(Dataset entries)
──────
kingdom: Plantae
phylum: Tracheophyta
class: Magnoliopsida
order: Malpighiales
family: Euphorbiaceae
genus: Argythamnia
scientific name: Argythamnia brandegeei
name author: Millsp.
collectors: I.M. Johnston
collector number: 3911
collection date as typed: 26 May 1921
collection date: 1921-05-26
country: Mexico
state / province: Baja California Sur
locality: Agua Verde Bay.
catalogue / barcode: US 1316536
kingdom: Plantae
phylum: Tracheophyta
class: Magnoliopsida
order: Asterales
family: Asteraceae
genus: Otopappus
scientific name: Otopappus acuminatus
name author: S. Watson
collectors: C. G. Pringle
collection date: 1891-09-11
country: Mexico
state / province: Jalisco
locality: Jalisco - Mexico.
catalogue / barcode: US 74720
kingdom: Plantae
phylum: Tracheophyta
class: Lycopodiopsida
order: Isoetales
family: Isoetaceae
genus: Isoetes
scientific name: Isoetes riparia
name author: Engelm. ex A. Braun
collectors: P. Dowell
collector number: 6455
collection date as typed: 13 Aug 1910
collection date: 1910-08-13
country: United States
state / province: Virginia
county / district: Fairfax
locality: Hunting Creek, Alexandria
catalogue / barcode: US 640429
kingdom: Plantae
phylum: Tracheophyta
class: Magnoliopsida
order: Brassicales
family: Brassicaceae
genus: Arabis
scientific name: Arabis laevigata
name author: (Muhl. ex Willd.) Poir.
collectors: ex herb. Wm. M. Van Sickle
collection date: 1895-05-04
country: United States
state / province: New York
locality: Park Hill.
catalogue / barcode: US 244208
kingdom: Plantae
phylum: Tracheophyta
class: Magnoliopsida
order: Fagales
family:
──────
Exercise goal ▸
Write out every line of the items above again, substituting "site" for each occurrence of "locality" and leaving everything else unchanged.

Finished exercise ▸
kingdom: Plantae
phylum: Tracheophyta
class: Magnoliopsida
order: Malpighiales
family: Euphorbiaceae
genus: Argythamnia
scientific name: Argythamnia brandegeei
name author: Millsp.
collectors: I.M. Johnston
collector number: 3911
collection date as typed: 26 May 1921
collection date: 1921-05-26
country: Mexico
state / province: Baja California Sur
site: Agua Verde Bay.
catalogue / barcode: US 1316536
kingdom: Plantae
phylum: Tracheophyta
class: Magnoliopsida
order: Asterales
family: Asteraceae
genus: Otopappus
scientific name: Otopappus acuminatus
name author: S. Watson
collectors: C. G. Pringle
collection date: 1891-09-11
country: Mexico
state / province: Jalisco
site: Jalisco - Mexico.
catalogue / barcode: US 74720
kingdom: Plantae
phylum: Tracheophyta
class: Lycopodiopsida
order: Isoetales
family: Isoetaceae
genus: Isoetes
scientific name: Isoetes riparia
name author: Engelm. ex A. Braun
collectors: P. Dowell
collector number: 6455
collection date as typed: 13 Aug 1910
collection date: 1910-08-13
country: United States
state / province: Virginia
county / district: Fairfax
site: Hunting Creek, Alexandria
catalogue / barcode: US 640429
kingdom: Plantae
phylum: Tracheophyta
class: Magnoliopsida
order: Brassicales
family: Brassicaceae
genus: Arabis
scientific name: Arabis laevigata
name author: (Muhl. ex Willd.) Poir.
collectors: ex herb. Wm. M. Van Sickle
collection date: 1895-05-04
country: United States
state / province: New York
site: Park Hill.
catalogue / barcode: US 244208
kingdom: Plantae
phylum: Tracheophyta
class: Magnoliopsida
order: Fagales
family:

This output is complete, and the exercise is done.